Barrack Mines Ltd v Grants Patch Mining Ltd
[2018] NSWSC 649
At a glance
Source factsCourt
Supreme Court of NSW
Decision date
2018-05-10
Before
Leeming JA, Basten JA, French CJ, Keane JJ
Source
Original judgment source is linked above.
Judgment (14 paragraphs)
Solicitors: Adams & Partners, Lawyers (Plaintiff/Applicant) Kreisson Legal Pty Ltd (First Defendant/Respondent) File Number(s): 2017/180712
Judgment
- HIS HONOUR: There is a tendency for litigation to feed on itself. Basten JA commenced his judgment in Nichols v NFS Agribusiness Pty Ltd [2018] NSWCA 84 with that adage. The application I heard yesterday for just over three hours may be a more extreme example. It is a tendency which courts should at all times be vigilant to guard against.
- The portion of the interlocutory process which was set down yesterday concerned, as between the plaintiff and first defendant, an application by the plaintiff to strike out 17 sub-paragraphs, or portions of sub-paragraphs, in points of defence constituting 345 paragraphs responding to the plaintiff's points of claim, and to seek some 20 particulars of 9 paragraphs of the points of defence and written answers to 8 questions.
- The first component of the application was either entirely, or almost entirely, resolved by the plaintiff's acceptance of a proposal made a week earlier (prior to the motion being set down).

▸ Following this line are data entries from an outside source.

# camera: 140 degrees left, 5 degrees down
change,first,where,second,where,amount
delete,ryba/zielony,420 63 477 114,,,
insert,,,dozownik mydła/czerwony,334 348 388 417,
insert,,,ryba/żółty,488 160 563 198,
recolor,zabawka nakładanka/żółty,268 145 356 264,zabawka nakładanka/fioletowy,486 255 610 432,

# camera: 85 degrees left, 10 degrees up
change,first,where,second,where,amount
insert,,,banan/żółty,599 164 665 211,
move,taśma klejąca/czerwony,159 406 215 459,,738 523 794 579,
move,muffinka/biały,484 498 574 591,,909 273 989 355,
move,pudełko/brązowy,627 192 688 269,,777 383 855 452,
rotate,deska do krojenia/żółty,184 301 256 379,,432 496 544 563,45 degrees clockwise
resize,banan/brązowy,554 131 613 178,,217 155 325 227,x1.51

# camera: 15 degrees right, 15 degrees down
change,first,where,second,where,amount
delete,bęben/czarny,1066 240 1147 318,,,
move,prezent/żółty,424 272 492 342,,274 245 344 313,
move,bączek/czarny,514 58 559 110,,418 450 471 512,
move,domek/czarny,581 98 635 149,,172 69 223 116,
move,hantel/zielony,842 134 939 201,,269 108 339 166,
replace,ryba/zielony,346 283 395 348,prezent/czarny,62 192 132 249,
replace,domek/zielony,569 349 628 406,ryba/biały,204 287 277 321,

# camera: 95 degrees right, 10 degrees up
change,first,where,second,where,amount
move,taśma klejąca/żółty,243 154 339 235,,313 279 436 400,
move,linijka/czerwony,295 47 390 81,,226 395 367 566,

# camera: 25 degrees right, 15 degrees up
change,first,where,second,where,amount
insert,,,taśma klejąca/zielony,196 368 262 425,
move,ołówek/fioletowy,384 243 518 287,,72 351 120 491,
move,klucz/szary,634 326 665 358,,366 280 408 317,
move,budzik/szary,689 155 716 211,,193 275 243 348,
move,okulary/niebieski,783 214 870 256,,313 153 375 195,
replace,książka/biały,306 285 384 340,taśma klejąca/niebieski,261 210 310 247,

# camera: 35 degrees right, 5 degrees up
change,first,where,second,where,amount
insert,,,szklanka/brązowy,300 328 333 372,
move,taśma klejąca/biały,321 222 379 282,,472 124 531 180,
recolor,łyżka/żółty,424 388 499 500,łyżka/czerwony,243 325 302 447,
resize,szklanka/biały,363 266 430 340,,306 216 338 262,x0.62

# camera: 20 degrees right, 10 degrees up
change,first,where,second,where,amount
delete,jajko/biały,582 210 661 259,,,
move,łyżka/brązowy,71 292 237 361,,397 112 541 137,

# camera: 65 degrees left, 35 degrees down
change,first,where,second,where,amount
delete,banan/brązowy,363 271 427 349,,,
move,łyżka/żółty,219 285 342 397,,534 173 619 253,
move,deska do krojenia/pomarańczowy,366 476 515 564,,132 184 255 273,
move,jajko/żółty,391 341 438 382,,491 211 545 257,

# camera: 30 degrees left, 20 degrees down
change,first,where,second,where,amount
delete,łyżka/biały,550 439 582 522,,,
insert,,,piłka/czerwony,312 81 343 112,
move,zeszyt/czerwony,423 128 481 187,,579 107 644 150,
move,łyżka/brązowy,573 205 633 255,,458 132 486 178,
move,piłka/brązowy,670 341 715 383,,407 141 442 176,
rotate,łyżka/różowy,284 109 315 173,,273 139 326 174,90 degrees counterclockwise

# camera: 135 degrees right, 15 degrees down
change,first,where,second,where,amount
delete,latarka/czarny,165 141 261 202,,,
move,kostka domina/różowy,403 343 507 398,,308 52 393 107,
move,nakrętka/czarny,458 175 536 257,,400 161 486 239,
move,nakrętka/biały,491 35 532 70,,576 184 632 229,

- "Unduly technical and costly disputes about non-essential issues are clearly to be avoided", as French CJ, Kiefel, Bell, Gageler and Keane JJ said in Expense Reduction Analysts Group Pty Ltd v Armstrong Strategic Management and Marketing Pty Ltd (2013) 250 CLR 303; [2013] HCA 46 at [57]. The second component, which occupied the largest portion of the written submissions, and to which much of the evidence was directed, falls within that description. The three-fold purposes of the "just, quick and cheap" resolution of the real issues in the proceedings, mandated by s 56 of the Civil Procedure Act 2005 (NSW), may often be in tension (see for example Halpin v Lumley General Insurance Ltd (2009) 78 NSWLR 265; [2009] NSWCA 372 at [28] and [93]), but not in the present case. This component cannot advance the resolution of any real issue in the litigation, and can only make that resolution more protracted and more expensive than it should be.